Eight-hundred posts! That's practically a bazillion! |
What's that?
You think you're lookin' at a Little Kid with questionable fashion sense? Very funny, and that's some big talk comin' from a Big Person in a Cheetos-stained Cardigans T-shirt. No amount of Studio Magic is gonna make them better live singer, or get those stains out. You might better retire that shirt and go get yourself something nice, like a Led Zeppelin Tshirt and hold the neon orange cheese.
Anyways, no. You're lookin' at the eight-hundredth post of The Daily Zoe Blog! Isn't that something?

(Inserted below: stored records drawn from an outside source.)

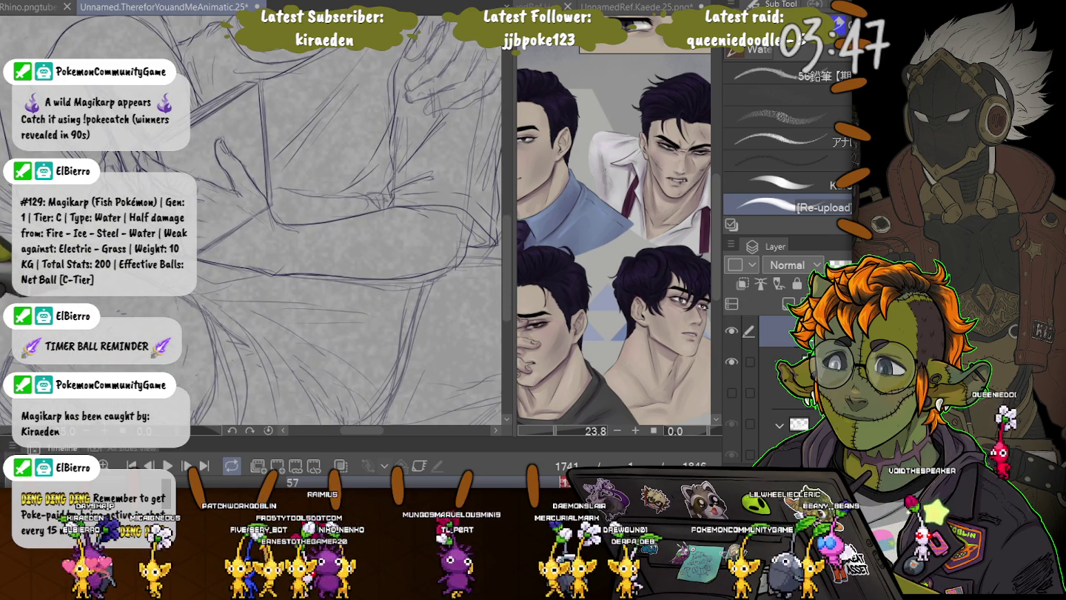
{"action": "left_click_drag", "start_coordinate": [285, 201], "coordinate": [301, 268]}
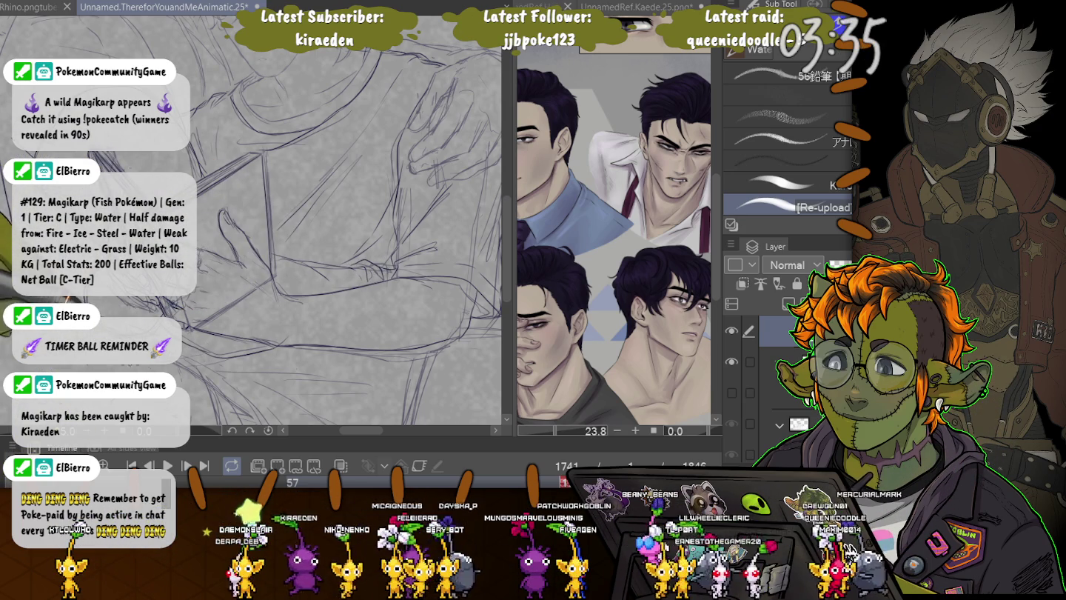
{"action": "scroll", "coordinate": [297, 237], "scroll_direction": "up", "scroll_amount": 1}
{"action": "scroll", "coordinate": [297, 237], "scroll_direction": "up", "scroll_amount": 1}
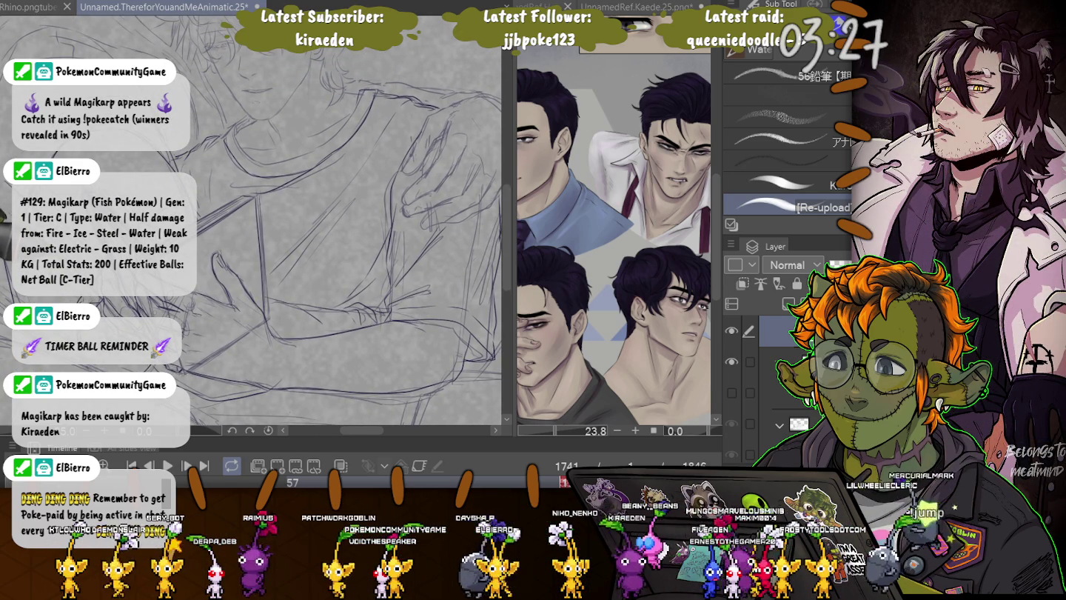
{"action": "scroll", "coordinate": [311, 236], "scroll_direction": "up", "scroll_amount": 2}
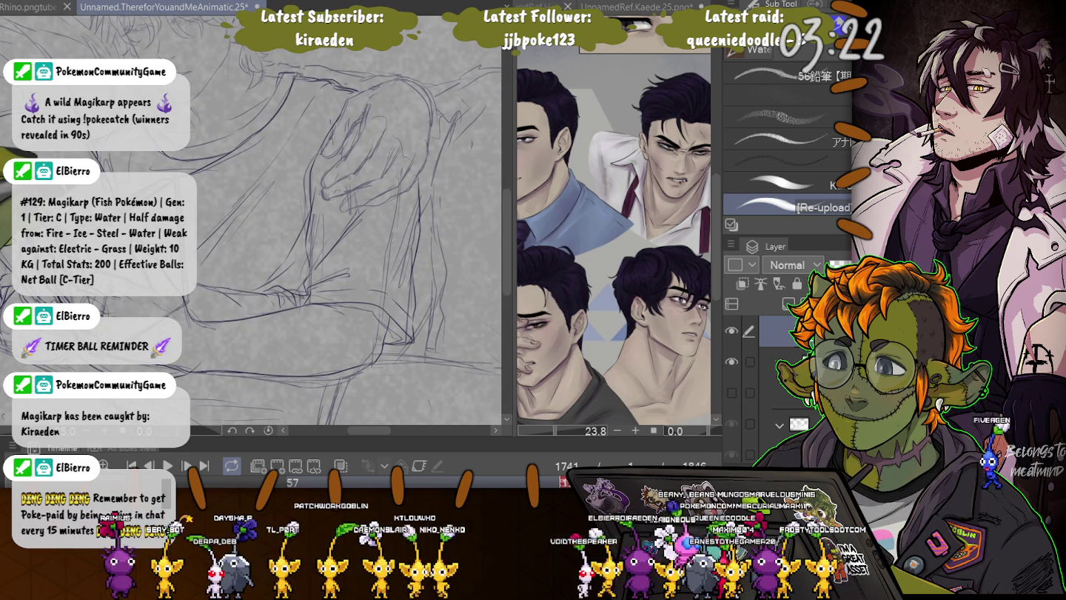
{"action": "scroll", "coordinate": [251, 222], "scroll_direction": "up", "scroll_amount": 2}
- Sketch a curve along the hand's edge, undo the bad stroke, and redraw the outline
{"action": "scroll", "coordinate": [251, 222], "scroll_direction": "up", "scroll_amount": 1}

I feel like there oughtta be some sort of celebration. Maybe a cake? Or, perhaps we oughtta get an eight-hundred number to celebrate. Do people still use those? 800 numbers? I feel like if I had a toll-free number, I will have really arrived. And that's so nice of the telephone company to pay the tolls for the toll-free number.
What's that?
You're kidding me. You mean to tell me that if someone were to call my 800 number, which is touted as toll-free, I would end up footing the bill for telephone charges? ... Then why is it called 'toll-free?' ... Because it's toll-free to the caller, not the callee. Well then, what prevents an unscrupulous person from calling the same 800 number over and over again to visit with the operator about their bunions, just to run up an enormous telephone tab for the holder of the 800 number? What's to prevent that sort of thing from occurring? ... Well, that's just... It isn't like you can CONTROL who calls you on the phone!
Okay. I don't want an 800 number in celebration of my 800th blog post. But I DO want a big purple cowboy hat to go with my big purple tutu-skirt, so I guess you could say I have some serious shopping to do, Big People! I'll see ya tomorrow! I love ya lots! Muah!